Glycerophosphocholine and phosphocholine are the major choline metabolites in rat milk
Rohlfs E.M.; Garner S.C.; Mar M.-H.; Zeisel S.H. Department of Nutrition, School of Medicine, University of North Carolina, Chapel Hill, NC 27599-7400 USA J. NUTR. (USA) , 1993, 123/10 (1762-1768)
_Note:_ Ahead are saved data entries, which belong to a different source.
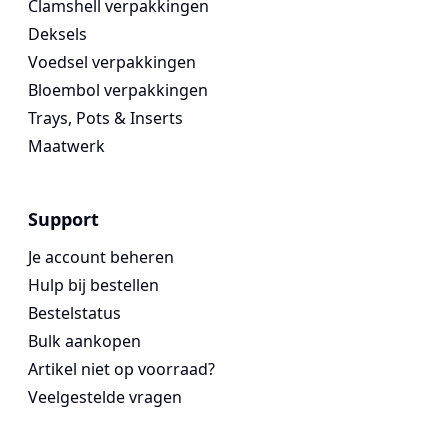
Clamshell verpakkingen
Deksels
Voedsel verpakkingen
Bloembol verpakkingen
Trays, Pots & Inserts
Maatwerk
Support
Je account beheren
Hulp bij bestellen
Bestelstatus
Bulk aankopen
Artikel niet op voorraad?
Veelgestelde vragen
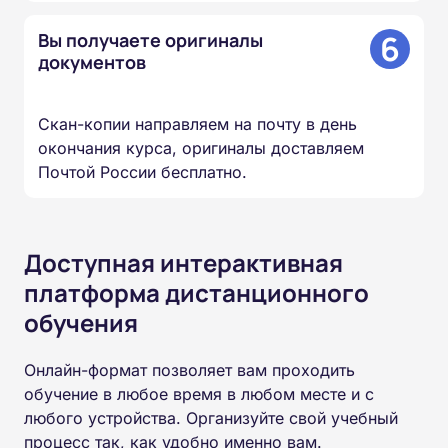
6
Вы получаете оригиналы
документов
Скан-копии направляем на почту в день
окончания курса, оригиналы доставляем
Почтой России бесплатно.
Доступная интерактивная
платформа дистанционного
обучения
Онлайн-формат позволяет вам проходить
обучение в любое время в любом месте и с
любого устройства. Организуйте свой учебный
процесс так, как удобно именно вам.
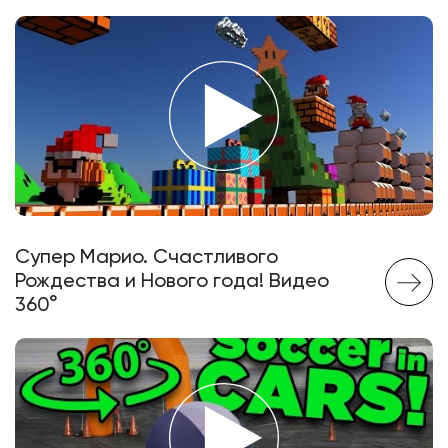
Супер Марио. Счастливого
Рождества и Нового года! Видео
360°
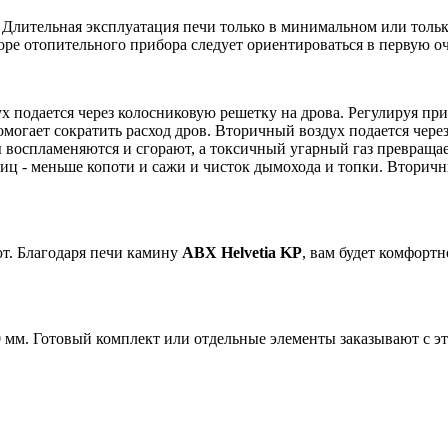
. Длительная эксплуатация печи только в минимальном или толь
оре отопительного прибора следует ориентироваться в первую о
 подается через колосниковую решетку на дрова. Регулируя при
могает сократить расход дров. Вторичный воздух подается чере
 воспламеняются и сгорают, а токсичный угарный газ превращае
иц - меньше копоти и сажи и чисток дымохода и топки. Вторич
ют. Благодаря печи камину
ABX Helvetia KP
, вам будет комфортн
мм. Готовый комплект или отдельные элементы заказывают с э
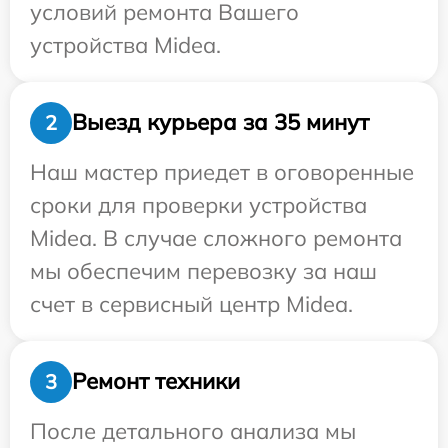
условий ремонта Вашего
устройства Midea.
Выезд курьера за 35 минут
2
Наш мастер приедет в оговоренные
сроки для проверки устройства
Midea. В случае сложного ремонта
мы обеспечим перевозку за наш
счет в сервисный центр Midea.
Ремонт техники
3
После детального анализа мы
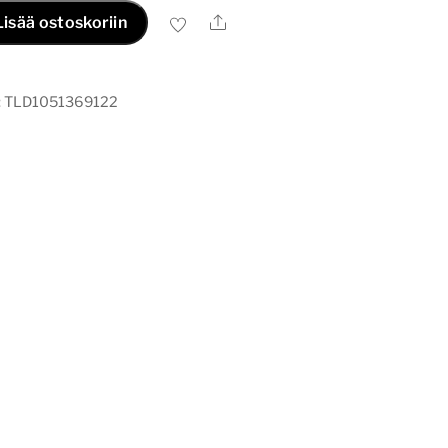
Ale
Lisää ostoskoriin
:
TLD1051369122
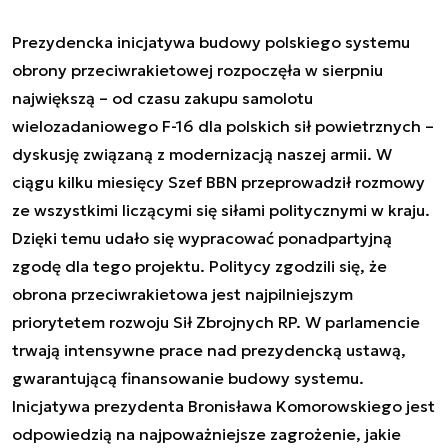
Prezydencka inicjatywa budowy polskiego systemu
obrony przeciwrakietowej rozpoczęła w sierpniu
największą – od czasu zakupu samolotu
wielozadaniowego F-16 dla polskich sił powietrznych –
dyskusję związaną z modernizacją naszej armii. W
ciągu kilku miesięcy Szef BBN przeprowadził rozmowy
ze wszystkimi liczącymi się siłami politycznymi w kraju.
Dzięki temu udało się wypracować ponadpartyjną
zgodę dla tego projektu. Politycy zgodzili się, że
obrona przeciwrakietowa jest najpilniejszym
priorytetem rozwoju Sił Zbrojnych RP. W parlamencie
trwają intensywne prace nad prezydencką ustawą,
gwarantującą finansowanie budowy systemu.
Inicjatywa prezydenta Bronisława Komorowskiego jest
odpowiedzią na najpoważniejsze zagrożenie, jakie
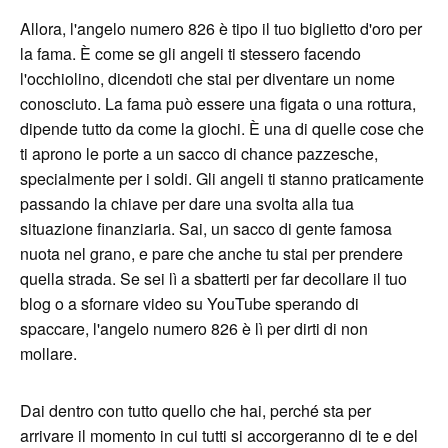
Allora, l'angelo numero 826 è tipo il tuo biglietto d'oro per
la fama. È come se gli angeli ti stessero facendo
l'occhiolino, dicendoti che stai per diventare un nome
conosciuto. La fama può essere una figata o una rottura,
dipende tutto da come la giochi. È una di quelle cose che
ti aprono le porte a un sacco di chance pazzesche,
specialmente per i soldi. Gli angeli ti stanno praticamente
passando la chiave per dare una svolta alla tua
situazione finanziaria. Sai, un sacco di gente famosa
nuota nel grano, e pare che anche tu stai per prendere
quella strada. Se sei lì a sbatterti per far decollare il tuo
blog o a sfornare video su YouTube sperando di
spaccare, l'angelo numero 826 è lì per dirti di non
mollare.
Dai dentro con tutto quello che hai, perché sta per
arrivare il momento in cui tutti si accorgeranno di te e del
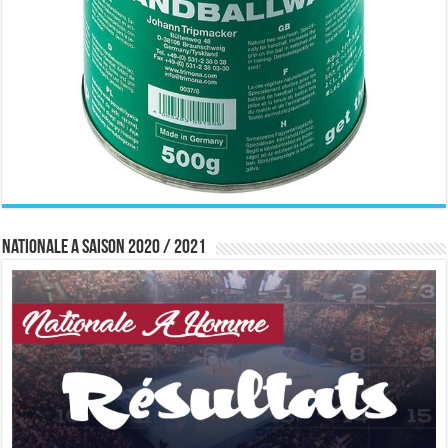
Nationale A saison 2020 / 2021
Choline is a constituent of cell membranes, surfactant and acetylcholine and is also a major source of methyl groups for the regeneration of methionine from homocysteine. Previous analyses of rat, human and bovine milk measured only choline, phosphatidylcholine and sphingomyelin. Choline- containing compounds in milk from rats lactating for 15 d were measured by HPLC and gas chromatograph-mass spectrometry. In addition to the previously reported choline metabolites, substantial concentrations of glycerophosphocholine (3.7 mmol/L) and phosphocholine (653 micromol/L) were also detected. At 1 h after oral administration of (methyl-14C)choline to lactating rats, the major labeled metabolites were phosphocholine (91% of label in milk) and betaine (9%). Twenty-four hours after the dose, glycerophosphocholine was the major labeled metabolite (69% of label in milk). Rat mammary epithelial cells, in primary culture, synthesized and secreted phosphatidylcholine, phosphocholine, glycerophosphocholine and betaine. Thus, the mammary gland was able to synthesize the choline metabolites found in milk, but these metabolites may not be derived exclusively from uptake from maternal blood. We have established that the total choline concentration in rat milk is sevenfold higher than previously reported, with >80% present as glycerophosphocholine and phosphocholine.